Hoechst plans to make his brewpub an integral part of the community, and he seeks to emulate the culture of a traditional German tavern or Gasthaus. "I like the German idea of being a community gathering spot, where everyone sits at big tables and ends up meeting persons next to them," he says. "It will be a place where people can come together and enjoy a beer and have conversations."
Hoechst intends to eventually offer about a dozen beers on tap. Most of those will be house-made brews. His initial plans call for mostly ales, including pale ales, IPAs, ambers, Belgian styles and a few lighter alternatives. "My favorite ones are IPAs and Belgians, but we'll explore everything and have something for everybody," he says.
The Hop Haus will serve lighter food items and tavern-style appetizers. However, Hoechst intends to work with other local food providers, who will deliver to the brewpub.
"We want to support local business and help each other grow," he notes. Hoechst also hopes that food trucks will find his brewpub and make it a regular vending destination.
The brewpub will initially be open from 3 to 11 p.m.
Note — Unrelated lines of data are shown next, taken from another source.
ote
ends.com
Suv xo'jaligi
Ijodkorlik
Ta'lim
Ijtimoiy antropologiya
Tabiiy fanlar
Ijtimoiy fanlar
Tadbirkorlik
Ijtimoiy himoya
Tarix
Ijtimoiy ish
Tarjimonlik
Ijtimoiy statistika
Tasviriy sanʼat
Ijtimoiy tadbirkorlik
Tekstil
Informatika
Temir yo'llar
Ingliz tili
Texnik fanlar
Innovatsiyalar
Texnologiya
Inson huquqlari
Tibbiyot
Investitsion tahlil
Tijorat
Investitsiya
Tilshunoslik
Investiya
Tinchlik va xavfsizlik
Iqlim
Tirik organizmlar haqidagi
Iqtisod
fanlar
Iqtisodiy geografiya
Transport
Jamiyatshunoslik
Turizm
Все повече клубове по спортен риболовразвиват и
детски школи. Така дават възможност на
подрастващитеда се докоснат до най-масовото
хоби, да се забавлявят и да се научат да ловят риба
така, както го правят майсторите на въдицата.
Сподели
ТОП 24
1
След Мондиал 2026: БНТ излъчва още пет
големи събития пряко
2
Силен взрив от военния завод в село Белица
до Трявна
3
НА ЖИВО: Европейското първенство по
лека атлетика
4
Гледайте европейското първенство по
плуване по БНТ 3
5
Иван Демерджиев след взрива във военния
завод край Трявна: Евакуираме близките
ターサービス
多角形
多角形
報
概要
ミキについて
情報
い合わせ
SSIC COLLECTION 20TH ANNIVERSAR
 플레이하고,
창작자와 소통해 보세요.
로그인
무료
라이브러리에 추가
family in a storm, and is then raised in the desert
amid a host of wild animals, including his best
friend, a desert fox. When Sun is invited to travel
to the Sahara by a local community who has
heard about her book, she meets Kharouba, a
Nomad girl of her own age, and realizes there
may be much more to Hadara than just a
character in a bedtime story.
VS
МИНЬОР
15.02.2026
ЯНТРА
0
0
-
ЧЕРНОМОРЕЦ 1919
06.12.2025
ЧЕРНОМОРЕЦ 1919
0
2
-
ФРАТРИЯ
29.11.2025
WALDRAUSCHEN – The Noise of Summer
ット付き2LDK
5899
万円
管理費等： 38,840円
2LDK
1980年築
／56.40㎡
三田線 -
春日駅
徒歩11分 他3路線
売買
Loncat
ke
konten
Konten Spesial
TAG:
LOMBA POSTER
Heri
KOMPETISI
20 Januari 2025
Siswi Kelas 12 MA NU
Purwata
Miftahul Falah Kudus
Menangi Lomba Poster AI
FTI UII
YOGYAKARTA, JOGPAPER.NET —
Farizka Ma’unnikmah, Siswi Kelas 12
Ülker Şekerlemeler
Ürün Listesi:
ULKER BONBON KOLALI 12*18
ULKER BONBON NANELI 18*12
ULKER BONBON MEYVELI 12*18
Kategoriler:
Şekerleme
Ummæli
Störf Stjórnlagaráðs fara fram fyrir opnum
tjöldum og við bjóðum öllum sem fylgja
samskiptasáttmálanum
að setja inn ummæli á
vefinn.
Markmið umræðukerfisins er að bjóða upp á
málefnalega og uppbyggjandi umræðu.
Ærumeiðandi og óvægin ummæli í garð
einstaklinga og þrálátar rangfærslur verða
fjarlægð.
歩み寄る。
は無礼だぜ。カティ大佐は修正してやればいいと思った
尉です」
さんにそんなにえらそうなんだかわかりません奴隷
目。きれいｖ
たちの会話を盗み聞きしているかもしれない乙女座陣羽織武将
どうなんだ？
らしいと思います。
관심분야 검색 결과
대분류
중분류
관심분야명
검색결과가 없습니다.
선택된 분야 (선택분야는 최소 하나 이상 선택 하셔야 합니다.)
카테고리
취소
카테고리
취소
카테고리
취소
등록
Wednesdays through Sundays. It may eventually be open more days of the week, as well as for special events, once it's established, says Hoechst.
Previous tenants in the building have included Cousins Subs, Chocolate Shoppe Ice Cream and Figaro's Pizza. It's been vacant for over six months. Hoechst says he is working through the final details of a lease agreement, and plans to begin renovations in February.
The brewpub's design calls for 2,500 square feet, which will include an L-shaped bar, patron seating, windows that look out on Main Street, and a 650-square-foot enclosed brew house. Hoechst plans to use recycled wood and other reclaimed products in the design. The brew house will feature a new three-barrel system, one very similar to another used by Next Door Brewing in Madison.
Hoechst currently works as a physical therapist for the state of Wisconsin. He learned to homebrew several years ago while living in Denver. After moving back to Verona in 2012, his interest in homebrewing intensified.
"I spend tons of my time around beer, and everything is beer-related, so this seems very logical to me," Hoechst says. He has a 10-gallon electric homebrewing system set up in the basement of his Verona home, and has used it to develop a set of recipes that will become his initial offerings.
Hoechst's Scotch Ale was named best beer in the Strong Scotch Ale category in the 2013 edition of the Grumpy Troll Challenge, an annual competition sponsored by the Mount Horeb brewpub. That Scotch Ale is one of the brews he's planning to have on opening day. Nearly all of the beers that the Hop Haus brews will be served in-house, but if he can keep up with demand, Hoechst is open to offering a few kegs to interested local taverns.
Hoechst says he doesn't plan on leaving his current job, at least not right away. His wife, Sara, 34, will help with business and marketing. She currently works as a manager for the Tipsy Cow in downtown Madison.
City officials in Verona are encouraged by what a brewpub might do to reinvigorate the community's downtown, and the community's Common Council approved the Hoechst's application for a conditional use permit back in September.
"The city is planning streetscaping and parking improvements, and, along with the existing businesses, a brewpub in the downtown could help establish Verona as a destination," says Adam Sayre, Verona's director of planning and development.
Hoechst is excited about all the support he's been getting. He recently met with Wisconsin Brewing's Kirby Nelson, who offered encouragement.
"We want to have something we are proud of in our town," says Hoechst. "Beer is a great way to bring people together and it makes them happy. The coolest thing -- having a job you like and also making people happy."